La contradiction de classe dans le mouvement des gilets jaunes est pourtant saillante. A Nancy par exemple, la foule s’est réjouie que le blocage ait entraîné 160 000€ de pertes pour un centre commercial. Dans la région Montpelliéraine et à de nombreux autres endroits, des opérations de péage gratuits ont été mises en place, soulageant financièrement de nombreuses personnes des masses pour qui le transport est un coût majeur. Avec l’intensification du mouvement dans l’après-midi, des affrontements avec la police, plus d’une centaine d’arrestations, et des feux de protestation sur des ronds points sont également apparus localement, montrant dans certains cas les limites de la « sympathie » envers des forces de répression beaucoup moins virulentes que face aux syndicats. Sur l’île de la Réunion, des émeutes ont agité la nuit du 17 au 18, notamment dans le quartier de Vauban.

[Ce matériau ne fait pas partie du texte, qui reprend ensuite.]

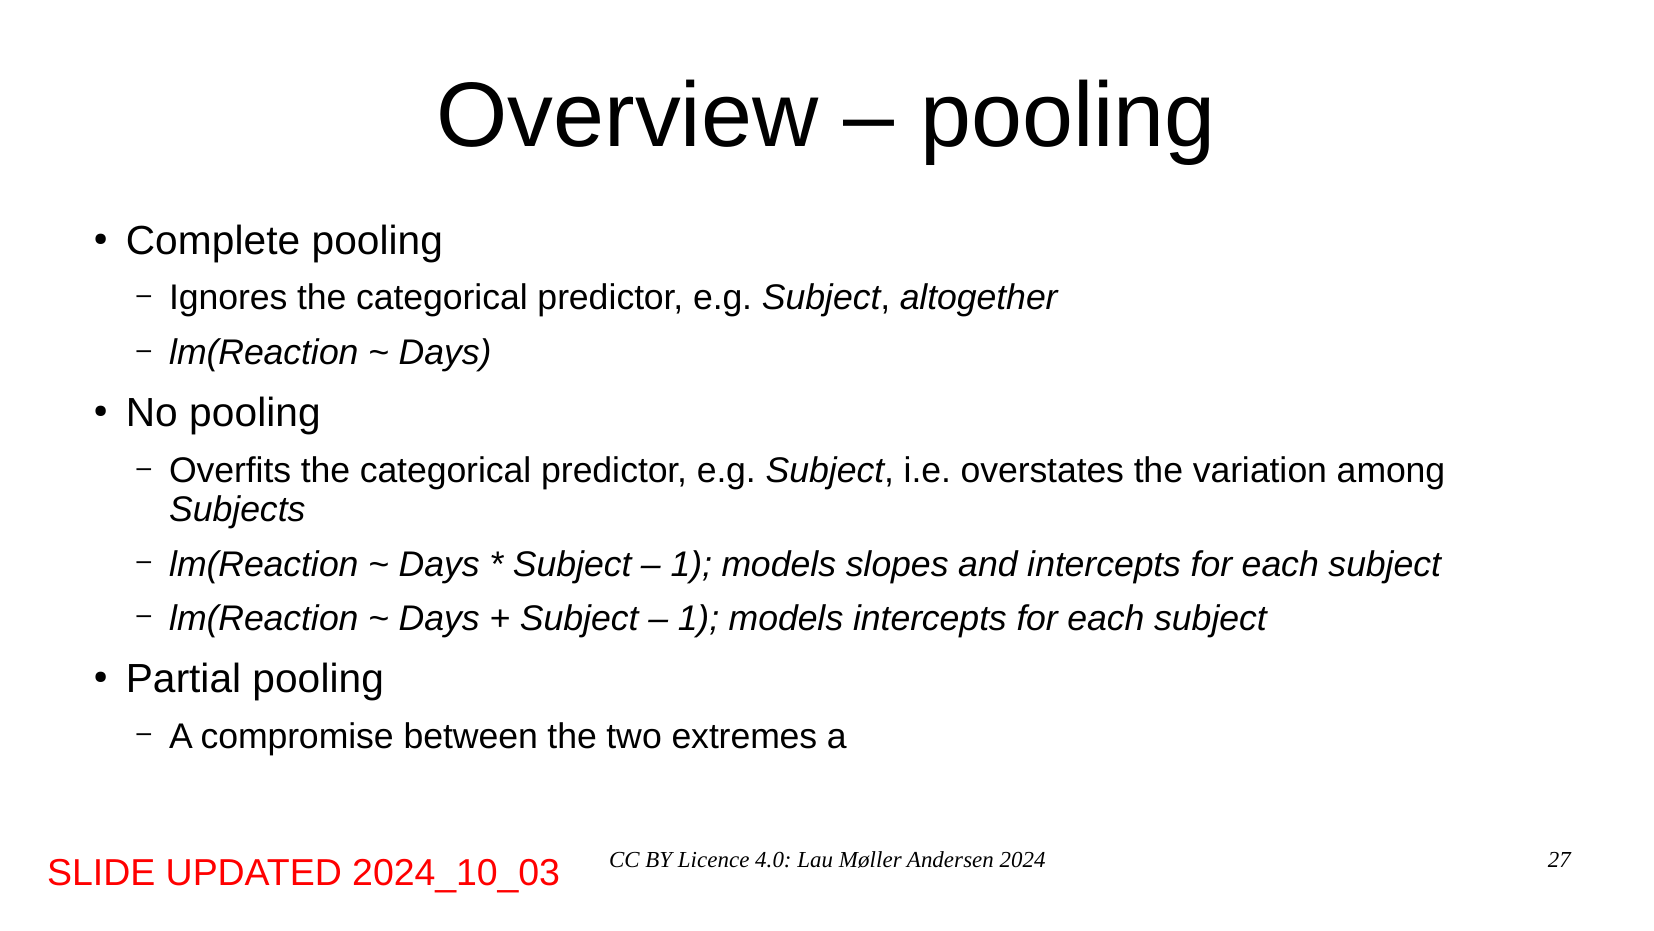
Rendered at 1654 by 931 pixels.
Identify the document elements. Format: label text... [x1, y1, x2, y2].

text_box SLIDE UPDATED 2024_10_03 [32, 844, 593, 931]
list Complete pooling Ignores the categorical predictor, e.g. Subject, altogether lm(Reaction ~ Days) No pooling Overfits the categorical predictor, e.g. Subject, i.e. overstates the variation among Subjects lm(Reaction ~ Days * Subject – 1); models slopes and intercepts for each subject lm(Reaction ~ Days + Subject – 1); models intercepts for each subject Partial pooling A compromise between the two extremes a [82, 217, 1571, 758]
title Overview – pooling [82, 37, 1571, 193]
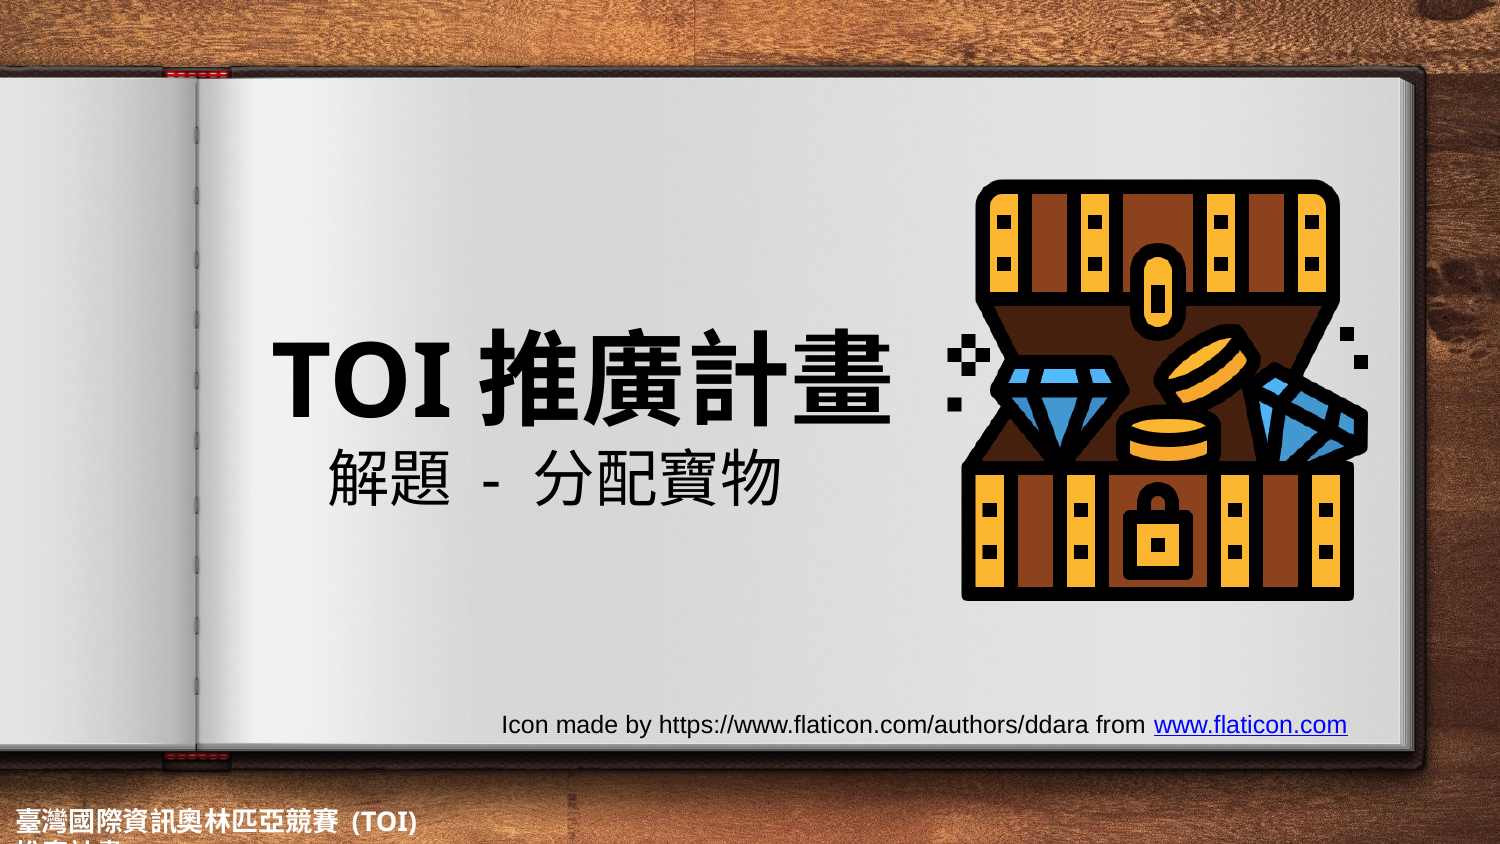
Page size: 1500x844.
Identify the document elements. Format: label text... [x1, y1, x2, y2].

picture [0, 0, 1500, 844]
text_box TOI推廣計畫 解題 - 分配寶物 [255, 262, 929, 565]
text_box Icon made by https://www.flaticon.com/authors/ddara from www.flaticon.com [486, 700, 1417, 747]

Le manque d’organisation provoque l’explosion des contradictions au sein de la société toute entière. Sous leur forme la plus violente, on a pu voir des forçages de barrage, des accidents (ayant entraîné un décès le 17), de nombreux blessés et des agressions sexistes, racistes et homophobes. Peu de jeunes ou de lycéens, mais plutôt une présence familiale, et sur certains points de blocage, principalement masculine, illustration de la société patriarcale. La parole des gilets jaunes révèle cependant plus que ce que les fascistes tentent d’imposer en poussant des mots d’ordres racistes sous prétexte d’anti-Macron. Une vraie conscience écologique par exemple, reprochant l’hypocrisie d’une taxe sur les masses, dont les industriels pourront s’extirper, et des mots d’ordres de classe comme la lutte contre les faibles salaires et les faibles retraites, qui font écho à ce qu’on entend des syndicats.
La suite des événements nous dira ce que peut et ce que ne peut pas le mouvement des gilets jaunes. La frange la plus bourgeoise et réactionnaire du mouvement, les patrons routiers et les forains, se mobilise encore contre la taxe. La base du mouvement qui a continué les blocages jusqu’à aujourd’hui a réadopté des tactiques qui rappellent celles des syndicats lors des grèves : blocages de dépôts pétroliers et nouveaux péages gratuits. La victoire large contre ce gouvernement et contre la bourgeoisie ne peut passer que par là, par la capacité des masses à lever le masque sur les intérêts des bourgeois, et à mener elles-mêmes leurs luttes, dans ce cas-ci économiques : contre la vie chère et les bas salaires.